Everyone should bear their share of the tax burden based on fair property valuation, but this proposed bill does not solve the problem of people skirting their responsibility. It also can lead to unintended consequences including the loss of privacy, increased transaction costs, implementation and enforcement costs, and less real estate investment.
A multilayered dilemma
There is no indication that using a pass-through entity is even an effective way for investors to avoid triggering an increased assessment. Ohio school districts file increase complaints not only when deeds and conveyance fee statements are recorded, but also in response to mortgages, LLC transfers, SEC filings, and sometimes the opinion of outside consultants. There is little evidence that significant numbers of sales are missed because they are the transfer of ownership interests. Thus, there is no loophole that needs to be closed.
The proposal disrupts uniformity, because using a recent purchase to set the assessment midway through Ohio's three-year valuation cycle treats taxpayers who've recently bought their properties differently than others. This is non-uniform treatment, which the Ohio Constitution prohibits.

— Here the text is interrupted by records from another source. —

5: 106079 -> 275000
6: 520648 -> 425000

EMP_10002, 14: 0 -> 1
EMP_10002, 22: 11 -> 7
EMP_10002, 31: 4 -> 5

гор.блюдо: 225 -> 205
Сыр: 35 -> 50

The conveyance fee statement is often completed and filed by someone not a party to the sale. Common errors occur, usually in allocating the total asset purchase price. Historically, these incorrectly reported purchase prices were being applied to set real estate tax values with increasing rigidity, leading to assessments that did not accurately reflect the value of the real estate.

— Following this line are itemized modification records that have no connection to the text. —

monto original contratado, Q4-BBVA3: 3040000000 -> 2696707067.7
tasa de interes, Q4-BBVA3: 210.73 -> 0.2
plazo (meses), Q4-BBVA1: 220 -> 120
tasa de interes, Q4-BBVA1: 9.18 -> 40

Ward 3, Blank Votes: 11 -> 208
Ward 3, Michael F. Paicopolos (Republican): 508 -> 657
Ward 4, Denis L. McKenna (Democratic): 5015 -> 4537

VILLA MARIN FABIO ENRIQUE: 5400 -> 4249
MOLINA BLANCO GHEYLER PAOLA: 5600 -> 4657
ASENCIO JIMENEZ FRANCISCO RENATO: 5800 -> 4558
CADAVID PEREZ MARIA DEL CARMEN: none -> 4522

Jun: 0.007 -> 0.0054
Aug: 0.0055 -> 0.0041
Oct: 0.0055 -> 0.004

Assessments should only value real estate, but assessments based on these total asset prices would include the value of non-real estate items as well. To the extent that the value of these other items -- for example, an ongoing, successful business operation -- were also being taxed through sales taxes or a commercial activity tax, these taxpayers were subjected to double taxation.
The solution exists
A recent amendment to the tax law mandates that a real estate assessment reflect the unencumbered fee simple interest. The Ohio Supreme Court recently confirmed in its Terraza 8 LLC vs. Franklin City Board of Revision decision that the amendment requires assessors and tribunals to evaluate all circumstances of a sale, and not blindly apply the number reported on the conveyance fee statement.
The appraisal of the unencumbered fee simple interest provides uniform assessment for all taxpayers, while acknowledging the circumstances of real world transactions. It limits double taxation by making sure real estate tax is based on real estate value only, and yields consistent results whether a sale price is higher or lower than the current assessment.
It ensures uniform measurement and taxation for everyone; just as you would not impose taxes based on gross profits for one taxpayer and net profits for another. It also ensures that the tax is applied consistently, whether the owner just bought the property, has owned it for decades, leases it, occupies it, owns it individually or owns it through interests in a pass-through entity. Valuing the unencumbered interest also results in predictability, aids budgeting, and alleviates deal-killing uncertainty.
There are legitimate reasons to convey property through the transfer of ownership interests in an LLC or other pass-through entity, including privacy or other tax planning. The proposed bill undercuts those legitimate concerns without addressing the perceived problem of real estate value escaping taxation. Consistently valuing the unencumbered fee simple interest of real property through uniform assessment and uniform application ensures that no real estate value escapes taxation, and that no taxpayer bears more than their fair share of the burden.